Advantages to my style: a) some people are more receptive to gentle challenging of their ideas than in-your-face argument–which, as I said earlier, is also a valid method of doing this, b) it’s good for fixing misunderstandings, and c) I feel that it leads to longer-lasting and more permanent change when people use diplomacy rather than aggression.
As stated in the article, the big drawbacks to this style is that: a) you waste a lot of time on people who aren’t listening, b) it’s easy to ignore gentle activists, and c) it’s easy for the activist to slide into complacency and selling out. To solve the first, I just use my intuition. Hard to say how often I’m right, but I know for a fact I’ve changed people’s opinions on things like RaceFail and sexual harassment at cons. These changes mostly happened in one-on-one or small-group conversation. Could I have done more if I’d wanted? Probably. But I’m happy about what I do, and how I do it. It suits my strengths.
I’d like to pay special attention to the tone argument here. It goes like this: “Why can’t you [insert group here] people be nicer? More people would listen to you.” Well, in some cases, gentle and kind words _are_ more effective, which is where people like me come in. But in many, many cases–it doesn’t matter if people are nice or not, because the other person isn’t really listening anyway.
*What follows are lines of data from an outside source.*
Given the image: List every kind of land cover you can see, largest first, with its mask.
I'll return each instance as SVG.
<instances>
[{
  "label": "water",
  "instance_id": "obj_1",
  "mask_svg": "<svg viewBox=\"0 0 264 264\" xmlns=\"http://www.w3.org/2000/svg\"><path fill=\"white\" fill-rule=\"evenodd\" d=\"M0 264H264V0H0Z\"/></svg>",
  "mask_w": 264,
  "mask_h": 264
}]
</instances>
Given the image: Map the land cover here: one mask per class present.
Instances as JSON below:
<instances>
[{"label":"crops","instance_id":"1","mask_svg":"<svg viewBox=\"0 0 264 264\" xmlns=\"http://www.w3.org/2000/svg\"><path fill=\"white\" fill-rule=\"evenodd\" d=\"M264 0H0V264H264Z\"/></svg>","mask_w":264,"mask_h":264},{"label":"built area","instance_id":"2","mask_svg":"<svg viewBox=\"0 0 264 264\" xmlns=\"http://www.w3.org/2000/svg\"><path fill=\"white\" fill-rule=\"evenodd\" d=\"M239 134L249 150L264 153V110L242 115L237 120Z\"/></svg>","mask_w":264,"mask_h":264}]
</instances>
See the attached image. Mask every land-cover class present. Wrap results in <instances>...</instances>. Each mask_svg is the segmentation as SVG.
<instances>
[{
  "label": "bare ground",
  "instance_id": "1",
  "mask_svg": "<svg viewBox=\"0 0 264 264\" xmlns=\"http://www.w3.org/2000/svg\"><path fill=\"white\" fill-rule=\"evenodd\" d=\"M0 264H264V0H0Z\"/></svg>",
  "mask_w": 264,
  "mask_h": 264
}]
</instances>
Furthermore, it is inherently privileged to insist that the marginalized person must be nice when explaining how you’ve hurt them. Why should they, when you don’t have to be nice to them? Not to mention the fact that while this issue might be new to you, they’ve probably had to explain it 100 times and they’re tired of it. Anyone with a food allergy understands this; you’re probably sick to death of telling curious people “what happens when I eat this food.”
So when someone takes the time to explain something to you, like racism, sexism, homophobia, or whatever–they are doing you a favor. They are going above and beyond the call of duty. If you genuinely want to know things, and you find someone who’s okay with teaching it–please thank them when you’re done. This is a lot more work for them than it may seem like to you.
Lastly, back to the four types of activism–this article was a good reminder for me. It’s easy to get complacent when I’m practicing diplomacy and nonviolence. I will strive to hold onto my principles even when the going gets rough. Once again, I will say that I’m grateful to those who get in people’s faces and won’t back down. I hope you’re able to value my work too.